The word Khabiri signifies “confederates.” They are probably the people of Hebron, one of the old Amorite cities, and confederated against the alien Egyptian authorities, with their stronghold at Hebron.

In the letters of Ebed-tob to the king of Egypt, he complains of certain officials in the neighboring cities who are conspiring with the Khabiri, the most dangerous foe to the constituted authorities in that part of Palestine.

The preservation of these documents among the archives of the Egyptian king show that these appeals were received. The evidences are that they were sent to Amenophis IV near the close of his reign. Then civil war, which continued for some time after his death, and during the reign of his immediate successors, made it necessary to recall the Egyptian troops abroad, and the strongholds of Egyptian rule in Asia soon surrendered to native and foreign claimants of Syria and Canaan.

It is scarcely possible, in so brief a sketch, to give an estimate of things indicated, or the historical importance of these documents.
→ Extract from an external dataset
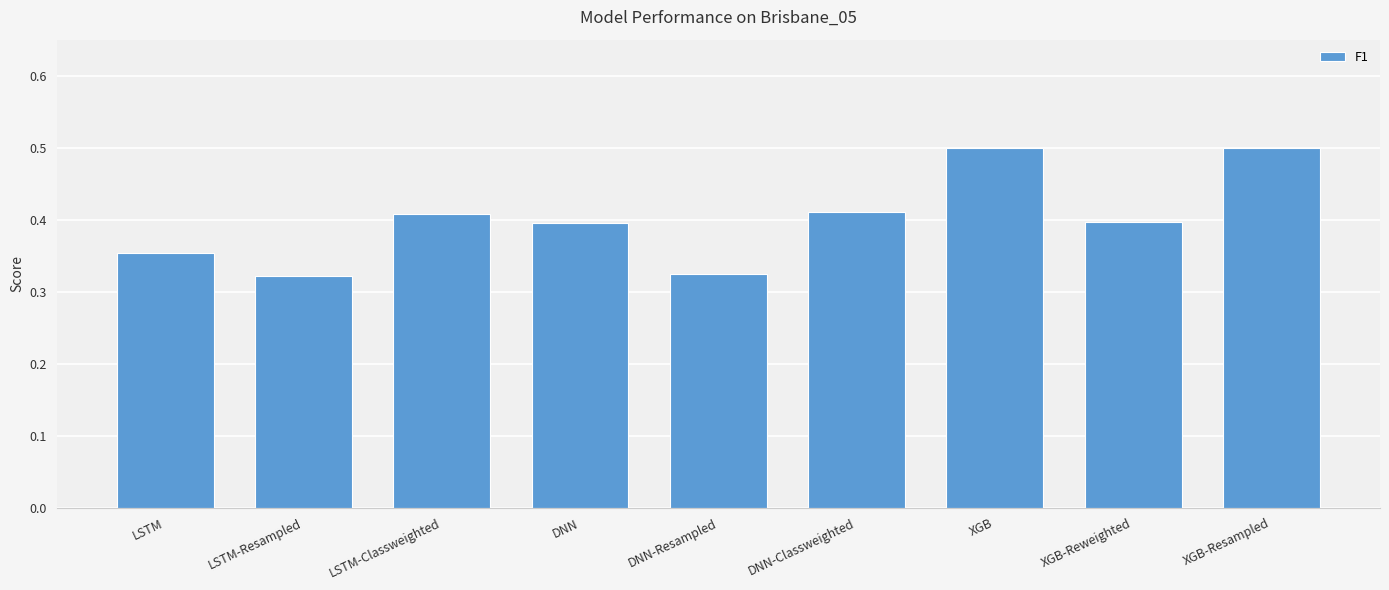

Is it true that the value at XGB is 0.7?

False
The most striking of the things indicated is the large range presented of Babylonian influence and culture.

This is not more noticeable in the countries bordering upon the Euphrates valley than it is throughout the region lying along the eastern coast of the Mediterranean and the western slopes of Amanus, from northern Syria to the valley of the Nile.
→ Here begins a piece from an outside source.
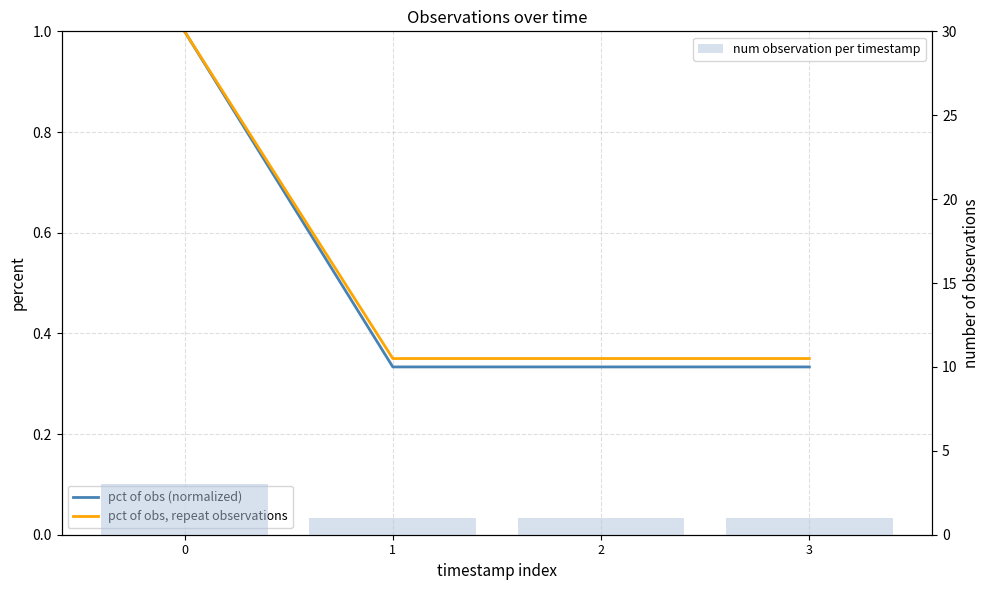

What is the smallest value displayed?

0.3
From Tyre and Sidon, Beyrut and Joppa, Gaza and Askalon, Jerusalem, Lachish and other ancient cities of Syria, Palestine and Canaan, letters were addressed to the king of Egypt; not in the language of Egypt, nor yet of Syria or Canaan, but in the language and script of Babylonia.
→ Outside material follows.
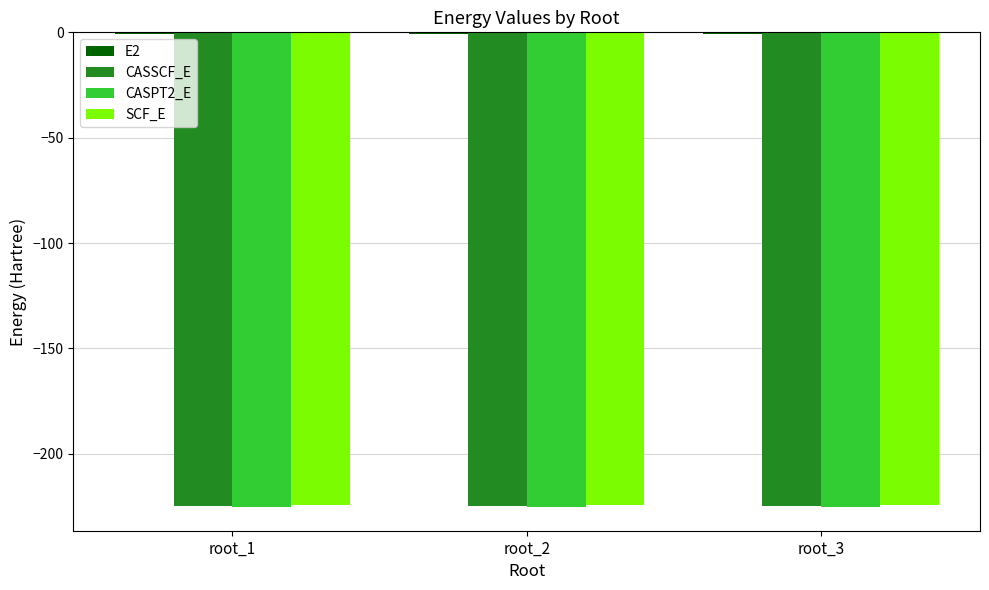

What is the sum of the CASSCF_E values at root_1 and root_3?

-449.3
This is hardly what might have been expected. We might have expected, for instance, the speech of the Semitic people of Syria or Canaan—this older Hebrew—to have assumed Hebraic forms; that older Phœnician script for which scholars are so earnestly searching. Or we might reasonably have supposed that documents from this region and at this time would have been expressed in the written forms of the hieroglyphic system of Egypt; but this was not the case.

The problem of the use at this date of the script and language of Babylonia by the Semitic people of Syria and Canaan, must be referred to the extensive influence of Babylonian culture and power, which had been more or less dominant in Canaan from the period of Sargon I.

Of this, Prof. Sayce says:

“So long had this system of writing been adopted in western Asia, and so long had it had its home there, that each district and nationality had time to form its peculiar hand. We can tell at a glance by merely looking at the forms assumed, whether a particular document came from the south of Palestine, from Phœnicia or from northern Syria.”